* _WHAT IS BEING ASKED_:
In the records that follow, locate every line with "linecap" and extract it.

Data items
'''

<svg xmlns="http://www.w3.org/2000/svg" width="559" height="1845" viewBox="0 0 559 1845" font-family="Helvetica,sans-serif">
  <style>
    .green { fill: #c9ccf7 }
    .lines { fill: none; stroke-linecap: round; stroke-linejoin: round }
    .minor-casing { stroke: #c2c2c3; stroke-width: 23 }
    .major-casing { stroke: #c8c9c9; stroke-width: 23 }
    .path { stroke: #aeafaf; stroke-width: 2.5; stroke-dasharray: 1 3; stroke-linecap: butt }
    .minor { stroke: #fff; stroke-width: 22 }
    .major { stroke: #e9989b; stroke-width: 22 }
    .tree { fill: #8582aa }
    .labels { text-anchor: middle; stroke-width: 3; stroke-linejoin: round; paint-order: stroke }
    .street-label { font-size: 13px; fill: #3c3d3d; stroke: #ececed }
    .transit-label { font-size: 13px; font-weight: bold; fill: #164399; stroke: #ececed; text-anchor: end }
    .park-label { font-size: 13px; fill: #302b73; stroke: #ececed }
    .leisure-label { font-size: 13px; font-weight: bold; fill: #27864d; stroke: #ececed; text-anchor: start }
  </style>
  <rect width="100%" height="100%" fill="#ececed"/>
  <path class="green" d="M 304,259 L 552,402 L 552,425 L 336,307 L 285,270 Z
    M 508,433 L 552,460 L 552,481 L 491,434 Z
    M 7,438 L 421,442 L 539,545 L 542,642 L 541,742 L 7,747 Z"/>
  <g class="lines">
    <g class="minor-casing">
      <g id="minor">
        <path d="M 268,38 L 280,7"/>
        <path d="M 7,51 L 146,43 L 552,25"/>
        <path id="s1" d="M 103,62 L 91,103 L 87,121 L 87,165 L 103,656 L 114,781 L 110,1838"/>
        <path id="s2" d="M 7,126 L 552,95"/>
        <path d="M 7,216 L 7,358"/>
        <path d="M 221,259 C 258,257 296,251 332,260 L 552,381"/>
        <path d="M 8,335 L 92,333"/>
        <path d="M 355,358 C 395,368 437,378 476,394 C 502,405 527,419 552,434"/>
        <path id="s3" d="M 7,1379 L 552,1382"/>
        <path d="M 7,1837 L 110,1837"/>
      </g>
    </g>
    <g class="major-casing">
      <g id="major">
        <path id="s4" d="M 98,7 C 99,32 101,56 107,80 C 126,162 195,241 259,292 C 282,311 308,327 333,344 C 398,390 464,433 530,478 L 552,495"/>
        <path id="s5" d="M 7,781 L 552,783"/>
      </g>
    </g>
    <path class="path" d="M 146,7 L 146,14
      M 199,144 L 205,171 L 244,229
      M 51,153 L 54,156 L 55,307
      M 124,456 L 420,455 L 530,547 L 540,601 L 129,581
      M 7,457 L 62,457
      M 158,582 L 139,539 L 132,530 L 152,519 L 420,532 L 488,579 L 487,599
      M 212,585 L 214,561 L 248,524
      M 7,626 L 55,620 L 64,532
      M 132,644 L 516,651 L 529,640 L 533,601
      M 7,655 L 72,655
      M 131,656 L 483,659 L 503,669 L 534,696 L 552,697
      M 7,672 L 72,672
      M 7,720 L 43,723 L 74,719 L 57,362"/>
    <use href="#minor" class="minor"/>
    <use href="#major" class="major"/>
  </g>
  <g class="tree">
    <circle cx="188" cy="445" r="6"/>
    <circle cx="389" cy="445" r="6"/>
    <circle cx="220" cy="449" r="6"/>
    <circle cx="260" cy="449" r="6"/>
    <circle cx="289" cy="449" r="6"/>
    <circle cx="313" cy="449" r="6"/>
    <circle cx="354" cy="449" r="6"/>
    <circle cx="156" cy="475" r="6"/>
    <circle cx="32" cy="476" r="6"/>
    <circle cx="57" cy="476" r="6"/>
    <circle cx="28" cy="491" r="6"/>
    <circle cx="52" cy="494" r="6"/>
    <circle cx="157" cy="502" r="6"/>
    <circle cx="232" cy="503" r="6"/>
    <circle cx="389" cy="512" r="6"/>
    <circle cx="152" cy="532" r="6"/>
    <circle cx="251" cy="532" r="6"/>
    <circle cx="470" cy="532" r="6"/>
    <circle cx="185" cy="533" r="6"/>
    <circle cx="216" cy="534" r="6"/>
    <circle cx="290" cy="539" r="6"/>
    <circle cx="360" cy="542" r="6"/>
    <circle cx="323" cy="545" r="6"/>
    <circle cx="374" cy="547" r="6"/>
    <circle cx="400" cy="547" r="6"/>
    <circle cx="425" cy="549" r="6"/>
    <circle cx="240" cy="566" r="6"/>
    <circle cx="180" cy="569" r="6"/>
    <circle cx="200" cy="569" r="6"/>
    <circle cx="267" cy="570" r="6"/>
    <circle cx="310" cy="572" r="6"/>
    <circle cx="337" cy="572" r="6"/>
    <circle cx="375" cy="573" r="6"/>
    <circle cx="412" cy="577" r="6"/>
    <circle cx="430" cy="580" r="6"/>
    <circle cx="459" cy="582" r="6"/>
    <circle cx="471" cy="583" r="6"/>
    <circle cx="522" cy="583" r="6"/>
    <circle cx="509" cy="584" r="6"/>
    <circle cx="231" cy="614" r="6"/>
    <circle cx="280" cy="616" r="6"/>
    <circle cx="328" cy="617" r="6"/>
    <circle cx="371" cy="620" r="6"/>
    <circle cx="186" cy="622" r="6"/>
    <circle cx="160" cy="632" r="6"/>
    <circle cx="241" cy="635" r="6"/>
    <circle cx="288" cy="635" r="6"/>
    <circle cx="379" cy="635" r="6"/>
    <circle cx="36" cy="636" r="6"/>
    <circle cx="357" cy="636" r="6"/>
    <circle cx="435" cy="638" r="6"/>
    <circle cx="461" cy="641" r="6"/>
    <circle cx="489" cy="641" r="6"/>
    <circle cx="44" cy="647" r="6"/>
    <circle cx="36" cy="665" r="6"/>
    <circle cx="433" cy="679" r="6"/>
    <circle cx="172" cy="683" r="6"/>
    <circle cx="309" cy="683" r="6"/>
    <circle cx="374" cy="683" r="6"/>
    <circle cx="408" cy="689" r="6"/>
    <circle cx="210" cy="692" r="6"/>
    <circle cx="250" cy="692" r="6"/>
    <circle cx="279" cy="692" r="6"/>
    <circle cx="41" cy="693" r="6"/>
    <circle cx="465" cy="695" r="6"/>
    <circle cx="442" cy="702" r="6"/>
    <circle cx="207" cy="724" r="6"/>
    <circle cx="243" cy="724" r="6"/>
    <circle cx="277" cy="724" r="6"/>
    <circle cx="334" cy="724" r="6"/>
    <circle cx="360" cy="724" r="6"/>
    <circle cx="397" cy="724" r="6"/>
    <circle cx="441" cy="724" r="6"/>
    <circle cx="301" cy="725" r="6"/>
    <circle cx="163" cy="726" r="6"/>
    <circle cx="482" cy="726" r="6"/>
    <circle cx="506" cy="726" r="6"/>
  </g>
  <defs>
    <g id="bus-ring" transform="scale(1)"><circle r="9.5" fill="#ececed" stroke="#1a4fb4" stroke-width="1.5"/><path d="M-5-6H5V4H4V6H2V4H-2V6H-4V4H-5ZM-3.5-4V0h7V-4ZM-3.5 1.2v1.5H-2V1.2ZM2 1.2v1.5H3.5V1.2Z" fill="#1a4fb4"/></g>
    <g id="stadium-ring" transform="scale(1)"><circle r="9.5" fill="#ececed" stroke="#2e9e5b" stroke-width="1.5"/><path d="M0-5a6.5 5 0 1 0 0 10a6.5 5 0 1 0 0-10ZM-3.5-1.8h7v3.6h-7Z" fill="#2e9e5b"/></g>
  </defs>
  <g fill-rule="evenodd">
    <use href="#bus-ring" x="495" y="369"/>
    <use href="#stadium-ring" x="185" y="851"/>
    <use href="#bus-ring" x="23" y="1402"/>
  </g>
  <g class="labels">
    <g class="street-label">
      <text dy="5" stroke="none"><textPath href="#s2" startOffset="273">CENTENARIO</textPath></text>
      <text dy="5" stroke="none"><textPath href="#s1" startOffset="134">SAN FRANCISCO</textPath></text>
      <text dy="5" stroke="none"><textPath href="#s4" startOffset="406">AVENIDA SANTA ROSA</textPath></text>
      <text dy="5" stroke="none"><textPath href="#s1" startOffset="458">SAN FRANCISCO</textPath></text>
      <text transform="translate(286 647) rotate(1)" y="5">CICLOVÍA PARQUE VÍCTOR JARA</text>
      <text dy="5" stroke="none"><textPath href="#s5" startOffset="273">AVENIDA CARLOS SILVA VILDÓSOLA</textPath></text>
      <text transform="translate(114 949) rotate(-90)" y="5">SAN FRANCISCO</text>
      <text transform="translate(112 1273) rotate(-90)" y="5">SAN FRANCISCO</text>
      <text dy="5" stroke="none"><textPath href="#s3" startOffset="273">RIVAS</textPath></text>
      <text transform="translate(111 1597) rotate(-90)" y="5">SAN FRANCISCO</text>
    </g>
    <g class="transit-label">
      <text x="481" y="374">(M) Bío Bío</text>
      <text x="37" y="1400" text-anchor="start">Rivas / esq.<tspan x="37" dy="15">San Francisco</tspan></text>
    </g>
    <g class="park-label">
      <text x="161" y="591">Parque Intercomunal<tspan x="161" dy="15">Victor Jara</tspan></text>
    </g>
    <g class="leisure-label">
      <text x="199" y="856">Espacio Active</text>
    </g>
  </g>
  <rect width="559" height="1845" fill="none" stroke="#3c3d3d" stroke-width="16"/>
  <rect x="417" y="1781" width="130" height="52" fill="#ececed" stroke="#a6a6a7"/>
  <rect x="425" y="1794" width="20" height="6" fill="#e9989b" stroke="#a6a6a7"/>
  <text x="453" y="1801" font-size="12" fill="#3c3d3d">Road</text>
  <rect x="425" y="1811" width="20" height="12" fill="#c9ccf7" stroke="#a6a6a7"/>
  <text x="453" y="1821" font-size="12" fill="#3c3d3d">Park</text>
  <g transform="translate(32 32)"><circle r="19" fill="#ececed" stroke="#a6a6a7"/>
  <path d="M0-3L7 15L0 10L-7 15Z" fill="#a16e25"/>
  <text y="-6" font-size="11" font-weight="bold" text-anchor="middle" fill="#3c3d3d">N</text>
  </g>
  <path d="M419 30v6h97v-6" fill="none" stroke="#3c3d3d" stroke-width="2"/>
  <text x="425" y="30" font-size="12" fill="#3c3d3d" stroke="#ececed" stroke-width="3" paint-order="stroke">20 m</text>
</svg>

'''

* _OUTPUT OF THE TASK_:
    .lines { fill: none; stroke-linecap: round; stroke-linejoin: round }
    .path { stroke: #aeafaf; stroke-width: 2.5; stroke-dasharray: 1 3; stroke-linecap: butt }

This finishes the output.